We are all familiar, in some way or another, with the generally beloved James Herriot, nom de plume of James Alfred Wight. The animal-lovers among us grew up reading his children's books and, a little later, his adult memoir-novels. Those of us interested in veterinary medicine are inevitably asked what we think of him, if we've read his stories, if we could possibly ever measure up to his humility and compassion for the four-leggeds among us, and so on and so forth.
What you may not know is that Mr.
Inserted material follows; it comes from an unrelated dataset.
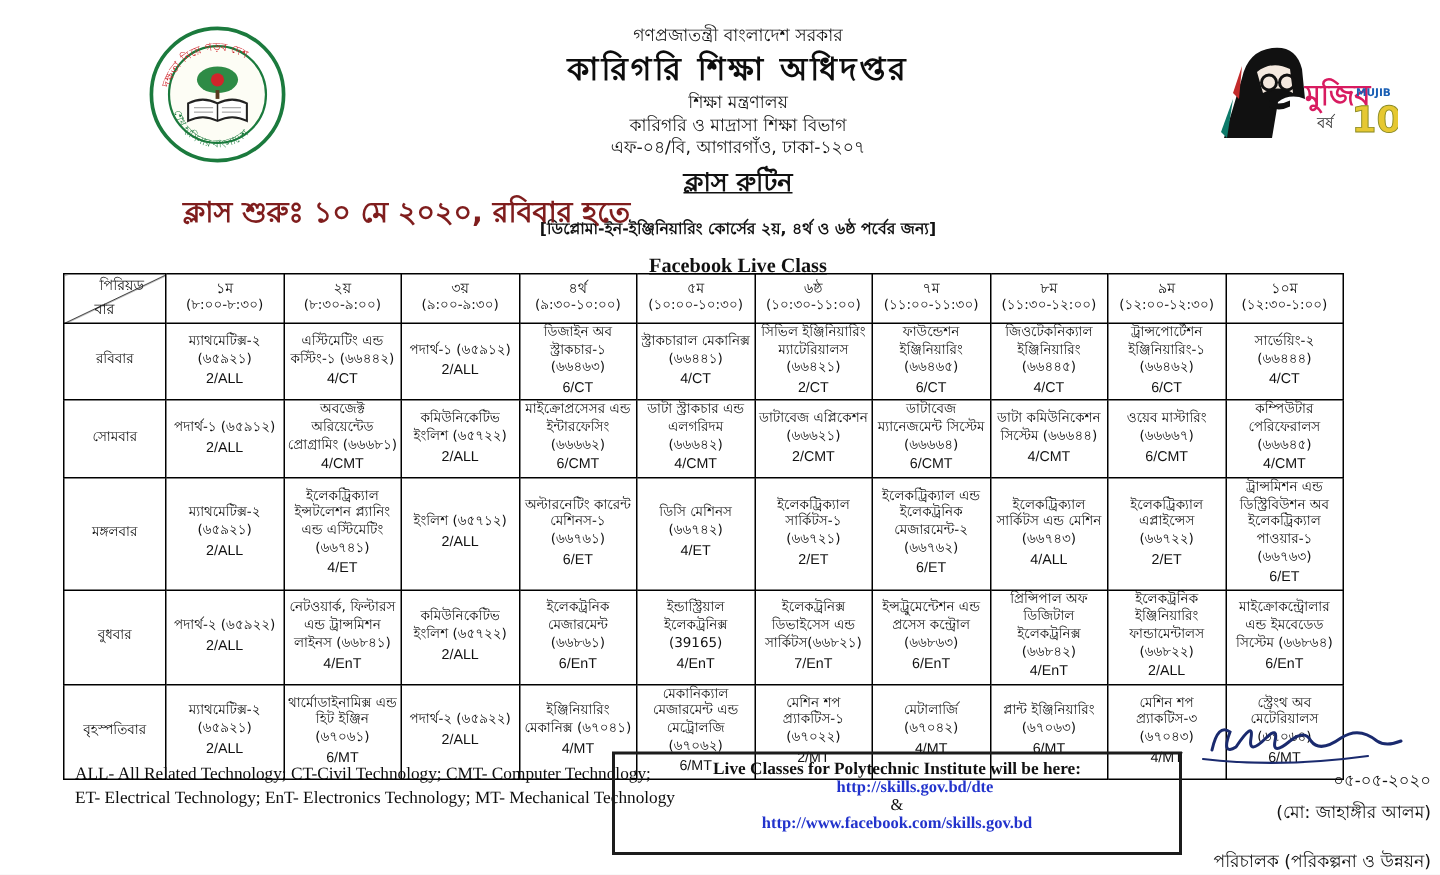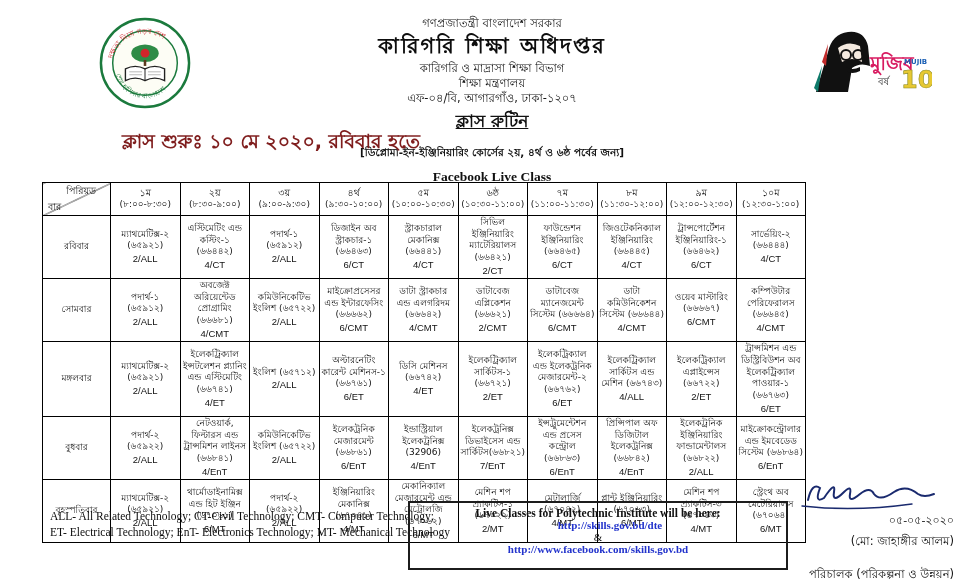"কারিগরি ও মাদ্রাসা শিক্ষা বিভাগ" div.h-small { order: before "শিক্ষা মন্ত্রণালয়" -> after "শিক্ষা মন্ত্রণালয়" }
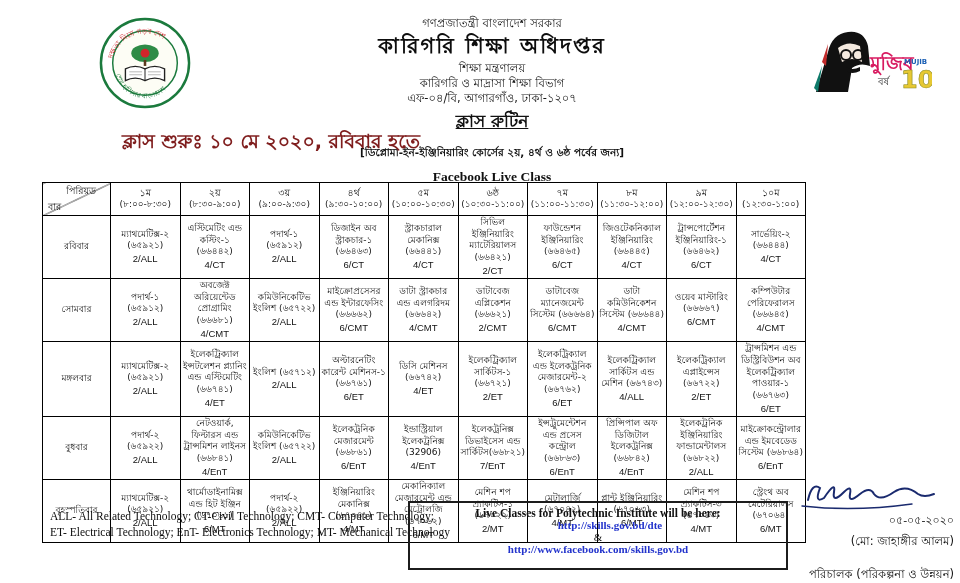"পিরিয়ড" table.routine { width: 764px -> 854px }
Herriot was a graduate of the University of Glasgow's veterinary college, class of 1939. I'm sure that the Garscube campus, where the vet school is currently located, didn't exist in '39, and I know that many things about the program there and veterinary medicine in general have changed dramatically since then. In some ways it's irritating, being followed around by the quaint memory of Herriot's stories. But it's also lovely, being a new student, to have the fatherly (if sometimes sentimental) character in the background, to imagine what lambing was like in the '40s, and what it will be like for me in a year or two. To know that the animals haven't changed, although the way we interact with them certainly has. Herriot was dealing with mastitis, gastroenteritis, and poorly-presented lambs, calves, and foals seventy years ago, and as vet students (and later veterinarians), we will face the same set of challenges in the years to come.
So, to make a long story short, my title is a salute to James Herriot. That's all I'll say about him.